* [AIM OF THE TASK]
The lines to be copied are those below that contain "Noodnummer".

Extracted page text data:
☆ ☆ ☆ ☆ ☆

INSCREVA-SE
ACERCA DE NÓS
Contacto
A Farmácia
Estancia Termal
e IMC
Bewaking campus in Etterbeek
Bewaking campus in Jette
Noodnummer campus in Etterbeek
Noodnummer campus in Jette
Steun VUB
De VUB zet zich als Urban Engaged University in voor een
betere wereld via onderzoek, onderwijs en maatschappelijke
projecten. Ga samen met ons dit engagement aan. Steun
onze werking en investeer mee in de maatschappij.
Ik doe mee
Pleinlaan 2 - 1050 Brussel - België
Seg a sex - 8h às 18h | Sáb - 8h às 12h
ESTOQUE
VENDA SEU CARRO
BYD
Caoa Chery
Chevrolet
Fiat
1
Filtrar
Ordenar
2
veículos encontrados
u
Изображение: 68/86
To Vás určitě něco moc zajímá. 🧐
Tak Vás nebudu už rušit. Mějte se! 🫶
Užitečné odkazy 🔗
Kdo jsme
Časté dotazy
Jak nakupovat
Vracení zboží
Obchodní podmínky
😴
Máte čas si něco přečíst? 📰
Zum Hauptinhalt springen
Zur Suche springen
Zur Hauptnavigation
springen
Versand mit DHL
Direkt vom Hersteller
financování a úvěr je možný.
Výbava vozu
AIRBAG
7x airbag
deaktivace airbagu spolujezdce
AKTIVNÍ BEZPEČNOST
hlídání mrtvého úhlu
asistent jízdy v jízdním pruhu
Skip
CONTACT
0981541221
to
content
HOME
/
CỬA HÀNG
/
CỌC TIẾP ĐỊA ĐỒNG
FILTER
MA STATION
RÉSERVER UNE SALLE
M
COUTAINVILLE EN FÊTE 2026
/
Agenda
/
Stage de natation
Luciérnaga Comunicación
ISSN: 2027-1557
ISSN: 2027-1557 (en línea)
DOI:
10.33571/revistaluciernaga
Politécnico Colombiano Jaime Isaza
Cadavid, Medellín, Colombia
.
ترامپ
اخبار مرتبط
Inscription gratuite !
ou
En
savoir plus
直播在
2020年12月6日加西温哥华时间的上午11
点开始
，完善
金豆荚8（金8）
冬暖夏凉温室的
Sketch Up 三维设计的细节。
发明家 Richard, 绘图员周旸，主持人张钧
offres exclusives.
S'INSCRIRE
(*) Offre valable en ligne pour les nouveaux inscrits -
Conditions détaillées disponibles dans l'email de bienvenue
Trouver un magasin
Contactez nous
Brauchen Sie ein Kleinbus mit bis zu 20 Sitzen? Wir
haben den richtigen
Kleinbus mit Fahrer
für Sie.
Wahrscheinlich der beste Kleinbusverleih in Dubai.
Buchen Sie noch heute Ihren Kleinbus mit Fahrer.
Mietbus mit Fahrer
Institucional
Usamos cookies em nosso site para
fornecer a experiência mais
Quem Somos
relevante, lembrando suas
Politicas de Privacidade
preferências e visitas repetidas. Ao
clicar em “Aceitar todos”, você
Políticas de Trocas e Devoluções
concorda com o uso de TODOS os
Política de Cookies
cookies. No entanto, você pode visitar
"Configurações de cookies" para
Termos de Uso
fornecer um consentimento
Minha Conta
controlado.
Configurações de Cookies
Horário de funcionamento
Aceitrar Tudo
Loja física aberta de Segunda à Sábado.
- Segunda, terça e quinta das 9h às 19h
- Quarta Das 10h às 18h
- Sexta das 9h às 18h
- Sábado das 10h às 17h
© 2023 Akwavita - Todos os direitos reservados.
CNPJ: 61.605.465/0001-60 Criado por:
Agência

☆ ☆ ☆ ☆ ☆

* [EXERCISE SOLUTION]
Noodnummer campus in Etterbeek
Noodnummer campus in Jette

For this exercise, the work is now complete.